The aims and contents of the Territorial Plan of Central Alava began to be defined within that ideological context, and meanwhile, against the ideological background of the urban development of a decade ago, many actions of great regional repercussion (extensions of residential and industrial areas, peripheral logistical and commercial areas, and so on) are proposed and developed in the Area of the Good Practice – even before being approved – producing a series of visible effects and alterations:
-Irreversible occupation of large areas of fertile land.
-Reduction and fragmentation of sensitive biotopes and quality rural and forestry landscapes.
-Increase in “intermediate” unassigned spaces, which become gradually degraded on being submitted to uncontrolled uses and activities: dumping, shanty dwellings, tree felling and fires, etc.
-Continuous threats for the small remaining areas of natural landscape elements in a mosaic that characterises the area: woodland islands, hedges and banks, streams, small wetlands and springs, etc.
-And also a loss of quality in city-countryside transition landscapes, that are constantly being destroyed or degraded
As a whole, the processes of heavy occupation and dispersed expansion were leading to a reduction in the number of species, communities and habitats, but also in the overall nature of the landscape, etc. Consequently, there was a gradual reduction in resilience and a drop in general sustainability conditions.

EXCERPTED RECORDS:
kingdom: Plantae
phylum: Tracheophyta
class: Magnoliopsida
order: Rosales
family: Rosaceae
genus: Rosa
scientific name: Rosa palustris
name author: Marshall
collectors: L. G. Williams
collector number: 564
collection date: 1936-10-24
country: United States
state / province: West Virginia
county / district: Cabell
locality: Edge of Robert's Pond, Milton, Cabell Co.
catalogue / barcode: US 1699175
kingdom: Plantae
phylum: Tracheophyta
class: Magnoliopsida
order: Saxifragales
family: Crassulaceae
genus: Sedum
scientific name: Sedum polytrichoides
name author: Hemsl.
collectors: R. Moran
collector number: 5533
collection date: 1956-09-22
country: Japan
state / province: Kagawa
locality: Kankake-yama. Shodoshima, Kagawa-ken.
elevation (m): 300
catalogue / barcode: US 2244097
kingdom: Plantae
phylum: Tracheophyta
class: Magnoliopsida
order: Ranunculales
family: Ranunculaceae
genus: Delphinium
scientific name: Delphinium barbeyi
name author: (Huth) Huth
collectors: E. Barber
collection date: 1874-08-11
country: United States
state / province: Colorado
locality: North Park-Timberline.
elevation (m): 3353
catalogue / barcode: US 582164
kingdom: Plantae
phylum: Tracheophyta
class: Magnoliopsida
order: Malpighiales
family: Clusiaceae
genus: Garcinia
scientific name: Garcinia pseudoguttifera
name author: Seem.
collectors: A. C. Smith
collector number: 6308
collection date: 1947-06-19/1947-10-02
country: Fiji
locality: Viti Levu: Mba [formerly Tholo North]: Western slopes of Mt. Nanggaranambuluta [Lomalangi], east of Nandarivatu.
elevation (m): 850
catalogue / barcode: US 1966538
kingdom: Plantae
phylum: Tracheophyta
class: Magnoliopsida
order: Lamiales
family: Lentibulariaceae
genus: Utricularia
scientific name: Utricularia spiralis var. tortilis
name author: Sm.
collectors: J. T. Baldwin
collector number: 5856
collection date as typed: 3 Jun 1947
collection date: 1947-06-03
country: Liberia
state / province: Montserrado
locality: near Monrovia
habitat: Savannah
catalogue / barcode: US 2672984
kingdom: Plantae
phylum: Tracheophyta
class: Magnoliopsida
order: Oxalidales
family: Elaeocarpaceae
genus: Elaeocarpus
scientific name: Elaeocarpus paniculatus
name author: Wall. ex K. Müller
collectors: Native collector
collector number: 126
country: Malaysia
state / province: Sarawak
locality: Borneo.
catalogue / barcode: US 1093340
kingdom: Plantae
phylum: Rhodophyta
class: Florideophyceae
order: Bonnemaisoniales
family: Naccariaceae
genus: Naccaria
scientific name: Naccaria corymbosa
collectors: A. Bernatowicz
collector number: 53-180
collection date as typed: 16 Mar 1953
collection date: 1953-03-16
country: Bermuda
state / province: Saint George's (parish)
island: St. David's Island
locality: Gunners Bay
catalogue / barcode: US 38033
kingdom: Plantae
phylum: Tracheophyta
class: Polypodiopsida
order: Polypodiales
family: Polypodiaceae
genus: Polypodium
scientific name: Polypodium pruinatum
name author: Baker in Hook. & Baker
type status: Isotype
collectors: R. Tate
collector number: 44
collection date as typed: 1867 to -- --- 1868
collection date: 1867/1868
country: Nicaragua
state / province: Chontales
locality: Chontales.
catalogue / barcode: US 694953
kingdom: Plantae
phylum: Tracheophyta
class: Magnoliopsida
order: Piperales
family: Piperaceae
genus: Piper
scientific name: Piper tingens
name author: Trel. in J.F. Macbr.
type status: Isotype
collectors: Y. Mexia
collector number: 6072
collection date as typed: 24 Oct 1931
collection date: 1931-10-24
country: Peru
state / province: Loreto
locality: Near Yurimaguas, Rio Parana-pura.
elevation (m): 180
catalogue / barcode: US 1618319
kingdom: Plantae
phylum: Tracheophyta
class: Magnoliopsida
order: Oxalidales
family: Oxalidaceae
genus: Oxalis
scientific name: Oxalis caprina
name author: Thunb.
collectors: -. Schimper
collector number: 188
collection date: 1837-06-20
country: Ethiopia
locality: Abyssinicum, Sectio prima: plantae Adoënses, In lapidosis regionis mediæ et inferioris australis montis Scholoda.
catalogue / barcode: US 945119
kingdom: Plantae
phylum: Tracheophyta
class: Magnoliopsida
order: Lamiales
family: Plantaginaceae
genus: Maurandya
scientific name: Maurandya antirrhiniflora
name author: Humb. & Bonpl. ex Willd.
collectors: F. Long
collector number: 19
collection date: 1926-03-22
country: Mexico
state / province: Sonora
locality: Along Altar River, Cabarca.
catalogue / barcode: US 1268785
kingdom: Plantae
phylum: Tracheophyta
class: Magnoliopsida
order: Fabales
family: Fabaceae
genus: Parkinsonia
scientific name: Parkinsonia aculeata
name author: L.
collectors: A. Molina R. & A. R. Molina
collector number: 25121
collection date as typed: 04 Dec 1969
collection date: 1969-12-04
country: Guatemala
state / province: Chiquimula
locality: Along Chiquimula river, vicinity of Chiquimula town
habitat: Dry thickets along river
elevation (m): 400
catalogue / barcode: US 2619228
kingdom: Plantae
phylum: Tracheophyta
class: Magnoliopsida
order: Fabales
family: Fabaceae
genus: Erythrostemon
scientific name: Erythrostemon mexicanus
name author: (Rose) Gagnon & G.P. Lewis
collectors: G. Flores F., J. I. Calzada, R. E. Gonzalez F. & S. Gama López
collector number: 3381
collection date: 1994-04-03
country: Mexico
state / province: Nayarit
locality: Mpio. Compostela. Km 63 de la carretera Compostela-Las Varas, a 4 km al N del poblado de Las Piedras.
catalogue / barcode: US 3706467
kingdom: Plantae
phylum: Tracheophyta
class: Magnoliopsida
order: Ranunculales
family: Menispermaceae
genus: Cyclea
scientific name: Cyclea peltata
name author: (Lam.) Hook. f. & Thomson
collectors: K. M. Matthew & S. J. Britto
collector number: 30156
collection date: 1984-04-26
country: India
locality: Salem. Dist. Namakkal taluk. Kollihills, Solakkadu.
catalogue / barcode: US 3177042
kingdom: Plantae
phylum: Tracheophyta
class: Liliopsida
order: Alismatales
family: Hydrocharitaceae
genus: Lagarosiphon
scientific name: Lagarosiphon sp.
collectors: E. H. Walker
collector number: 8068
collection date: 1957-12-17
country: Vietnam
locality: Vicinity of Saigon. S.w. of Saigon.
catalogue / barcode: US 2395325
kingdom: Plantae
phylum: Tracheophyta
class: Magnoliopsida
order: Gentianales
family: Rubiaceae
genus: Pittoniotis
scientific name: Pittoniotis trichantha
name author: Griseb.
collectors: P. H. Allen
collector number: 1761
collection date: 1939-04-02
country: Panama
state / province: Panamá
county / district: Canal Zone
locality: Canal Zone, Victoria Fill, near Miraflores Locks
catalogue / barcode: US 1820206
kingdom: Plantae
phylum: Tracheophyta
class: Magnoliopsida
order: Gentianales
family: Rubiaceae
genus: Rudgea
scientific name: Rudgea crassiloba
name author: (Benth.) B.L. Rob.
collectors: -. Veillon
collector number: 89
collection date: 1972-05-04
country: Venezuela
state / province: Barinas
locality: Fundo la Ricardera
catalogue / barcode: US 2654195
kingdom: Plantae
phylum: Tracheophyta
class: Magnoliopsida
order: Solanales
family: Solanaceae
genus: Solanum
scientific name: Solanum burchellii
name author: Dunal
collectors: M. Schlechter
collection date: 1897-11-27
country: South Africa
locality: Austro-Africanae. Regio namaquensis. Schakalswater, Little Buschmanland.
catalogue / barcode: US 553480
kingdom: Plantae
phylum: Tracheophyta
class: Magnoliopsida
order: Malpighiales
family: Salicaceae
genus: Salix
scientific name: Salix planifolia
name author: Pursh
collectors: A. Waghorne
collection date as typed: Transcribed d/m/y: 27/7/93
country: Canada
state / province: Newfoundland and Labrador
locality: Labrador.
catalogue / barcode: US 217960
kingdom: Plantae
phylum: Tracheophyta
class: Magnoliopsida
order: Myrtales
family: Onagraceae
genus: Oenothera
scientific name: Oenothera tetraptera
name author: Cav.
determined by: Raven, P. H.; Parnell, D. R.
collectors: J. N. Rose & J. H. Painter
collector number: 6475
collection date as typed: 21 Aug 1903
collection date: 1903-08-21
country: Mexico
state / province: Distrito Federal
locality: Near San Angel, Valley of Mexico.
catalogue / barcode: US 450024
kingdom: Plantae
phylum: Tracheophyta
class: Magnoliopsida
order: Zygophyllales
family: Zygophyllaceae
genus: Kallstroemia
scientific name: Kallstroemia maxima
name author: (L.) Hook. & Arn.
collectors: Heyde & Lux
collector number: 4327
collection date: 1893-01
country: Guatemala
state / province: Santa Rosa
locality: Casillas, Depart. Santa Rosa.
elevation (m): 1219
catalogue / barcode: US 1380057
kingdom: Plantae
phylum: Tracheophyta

THE TASK:
Please answer these questions from the passage on Central Alava:
1. Which plan's aims and contents began to be defined?
2. What uncontrolled uses and activities does the passage list for the "intermediate" unassigned spaces?
3. Heavy occupation and dispersed expansion were leading to a reduction in what?
The data plays no part in this.

WRITTEN RESPONSE:
1. The Territorial Plan of Central Alava.
2. Dumping, shanty dwellings, tree felling and fires.
3. The number of species, communities and habitats, and the overall nature of the landscape.